Tetapi (seolah untuk menebus dosa), satu yang patut disorot secara penuh adalah title track dari Happier Than Ever. Berdurasi hampir lima menit,“Happier Than Ever” bercerita secara perlahan dan santai di awal namun seketika berubah menjadi nuansa rock yang kental pada paruh kedua lagu ini.
“…Probably one of the most therapeutic song I’ve ever written or recorded it like ever, ever, ever. ’Cause I just screamed my lungs out and talked afterwards, which was very satisfying to me somehow. I had wanted to get those screams for a very long time and it was very nice to.” — Billie on Happier Than Ever (2021) via Spotify.
Pada title track ini, Eilish mengkisahkan dirinya yang lebih bahagia setelah jauh dari pasangannya. Melalui bait dengan gaya yang nyinyir di awal namun blak-blakan di paruh kedua, ia sukses mengeluarkan isi hatinya dengan spektakular sekaligus masih menunjukkan integritas artistiknya.
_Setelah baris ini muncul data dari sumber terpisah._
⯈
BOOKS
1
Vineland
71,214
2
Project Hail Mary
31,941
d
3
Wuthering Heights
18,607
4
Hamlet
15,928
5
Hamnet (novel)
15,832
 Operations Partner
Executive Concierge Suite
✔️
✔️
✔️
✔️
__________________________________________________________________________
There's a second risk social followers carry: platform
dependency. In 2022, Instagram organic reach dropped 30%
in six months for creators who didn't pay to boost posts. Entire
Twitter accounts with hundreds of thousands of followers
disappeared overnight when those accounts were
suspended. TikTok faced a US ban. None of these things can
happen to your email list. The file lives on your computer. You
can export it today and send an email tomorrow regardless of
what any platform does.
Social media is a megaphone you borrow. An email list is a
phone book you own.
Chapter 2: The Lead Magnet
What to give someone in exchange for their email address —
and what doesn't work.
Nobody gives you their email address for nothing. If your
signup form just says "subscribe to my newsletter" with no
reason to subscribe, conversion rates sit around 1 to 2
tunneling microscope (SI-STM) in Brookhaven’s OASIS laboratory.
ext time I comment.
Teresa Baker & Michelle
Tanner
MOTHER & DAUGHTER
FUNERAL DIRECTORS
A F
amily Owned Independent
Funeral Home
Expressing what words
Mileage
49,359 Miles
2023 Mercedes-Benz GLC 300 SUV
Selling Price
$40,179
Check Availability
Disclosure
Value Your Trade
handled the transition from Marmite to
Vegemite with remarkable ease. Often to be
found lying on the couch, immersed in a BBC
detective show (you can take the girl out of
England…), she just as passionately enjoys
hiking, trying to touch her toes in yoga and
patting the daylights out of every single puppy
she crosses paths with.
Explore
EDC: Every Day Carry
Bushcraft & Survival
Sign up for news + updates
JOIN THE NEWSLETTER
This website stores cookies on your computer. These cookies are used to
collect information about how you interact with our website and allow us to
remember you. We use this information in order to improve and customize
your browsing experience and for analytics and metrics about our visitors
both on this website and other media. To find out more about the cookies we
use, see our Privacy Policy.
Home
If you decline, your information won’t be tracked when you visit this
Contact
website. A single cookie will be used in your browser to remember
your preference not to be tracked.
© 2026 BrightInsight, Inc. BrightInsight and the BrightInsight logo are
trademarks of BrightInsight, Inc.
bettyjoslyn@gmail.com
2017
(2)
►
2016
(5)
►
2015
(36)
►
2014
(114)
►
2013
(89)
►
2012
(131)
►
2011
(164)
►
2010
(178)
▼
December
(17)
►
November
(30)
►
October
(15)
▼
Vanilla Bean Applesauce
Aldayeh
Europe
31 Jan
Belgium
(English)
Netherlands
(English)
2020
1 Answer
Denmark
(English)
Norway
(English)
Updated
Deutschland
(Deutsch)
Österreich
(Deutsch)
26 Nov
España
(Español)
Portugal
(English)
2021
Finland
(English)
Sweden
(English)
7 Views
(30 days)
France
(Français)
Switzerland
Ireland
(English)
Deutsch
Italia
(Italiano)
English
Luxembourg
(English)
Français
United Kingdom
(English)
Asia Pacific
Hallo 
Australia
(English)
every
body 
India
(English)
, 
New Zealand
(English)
Berbicara soal integritas artistik, cukup banyak musisi yang mengalami sophomore slump khususnya bagi para pemenang Best New Artist di ajang Grammy Awards. Akibat tekanan yang tinggi, mereka para pemenang sebelumnya mungkin terasa nyaman akibat sebuah trofi emas yang didamba-dambakan dan menjadi tidak kompetitif. Bahkan nominasi lainnya yang kalah malah lebih tenar dan dipandang di dunia musik. Hal ini sudah berkali-kali terbukti — Fiona Apple kalah kepada Paula Cole, SZA yang dikalahkan oleh Alessia Cara, ataupun Kendrick Lamar yang dikalahkan dengan Macklemore & Ryan Lewis. Lantas, bagaimana dengan Billie Eilish? Meski jalan yang dilalui tidak mulus, tetapi dengan perilisan Happier Than Ever seolah Eilish membuktikan bahwa ia akan kebal terhadap “Best New Artist Curse” tersebut. Secara komersil dan dalam waktu singkat saja hal ini telah sedikit terbukti dengan Happier Than Ever yang sukses memuncaki 22 tangga lagu termasuk Amerika Serikat.
Kembali ke pertanyaan di awal: Apakah Eilish berhasil memberikan musik yang sesuai dengan ekspektasi jutaan pendengar musiknya? Jika anda hanya pendengar biasa yang fokus pada singel-singel saja dan lebih peduli terhadap persona musisi dibanding musiknya, mungkin tidak. Tetapi sebagai sebuah body of work yang komplit, Happier Than Ever berhasil membuktikan bahwa dibalik semua pencapaiannya, Billie Eilish memanglah musisi dengan talenta super yang masih belia.